Using Weyl symmetry to make Graphene a real lab for fundamental physics

TL;DR

This paper explores how Weyl symmetry, a fundamental concept from gauge theories, can be applied to graphene to create a laboratory setting for testing fundamental physics principles.

Contribution

It reviews and extends recent theoretical and experimental proposals to use graphene as a platform for studying Weyl symmetry in a laboratory environment.

Findings

Weyl symmetry can influence electronic properties of graphene.

Proposals exist for experimental tests of Weyl symmetry in graphene.
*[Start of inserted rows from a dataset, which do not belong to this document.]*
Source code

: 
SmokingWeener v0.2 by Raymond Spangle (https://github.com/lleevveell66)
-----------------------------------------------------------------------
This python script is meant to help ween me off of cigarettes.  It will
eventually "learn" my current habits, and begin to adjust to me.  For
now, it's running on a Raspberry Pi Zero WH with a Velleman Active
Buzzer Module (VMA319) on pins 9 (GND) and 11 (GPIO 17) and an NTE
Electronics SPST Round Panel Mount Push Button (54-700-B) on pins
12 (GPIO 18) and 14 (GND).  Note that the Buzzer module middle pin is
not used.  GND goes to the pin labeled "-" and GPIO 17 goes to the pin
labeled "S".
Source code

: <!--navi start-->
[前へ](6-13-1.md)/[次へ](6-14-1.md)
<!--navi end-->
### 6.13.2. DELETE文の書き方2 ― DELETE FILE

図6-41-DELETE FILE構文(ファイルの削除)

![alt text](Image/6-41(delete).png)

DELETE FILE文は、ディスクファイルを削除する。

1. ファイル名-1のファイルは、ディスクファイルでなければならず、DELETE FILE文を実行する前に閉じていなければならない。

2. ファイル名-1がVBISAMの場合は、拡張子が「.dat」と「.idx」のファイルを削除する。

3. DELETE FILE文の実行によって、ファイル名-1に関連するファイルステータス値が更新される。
Graphene can serve as a practical testbed for fundamental physics concepts.

Abstract

In the first attempt to introduce gauge theories in physics, Hermann Weyl, around the 1920s, proposed certain scale transformations to be a fundamental symmetry of nature. Despite the intense use of Weyl symmetry that has been made over the decades, in various theoretical settings, this idea never found its way to the laboratory. Recently, building-up from work by Lochlainn O'Raifeartaigh and collaborators on the Weyl-gauge symmetry, applications of Weyl-symmetry to the electronic properties of graphene have been put forward, first, in a theoretical setting, and later, in an experimental proposal. Here I review those results, by enlarging and deepening the discussion of certain aspects, and by pointing to the steps necessary to make graphene a testing ground of fundamental ideas.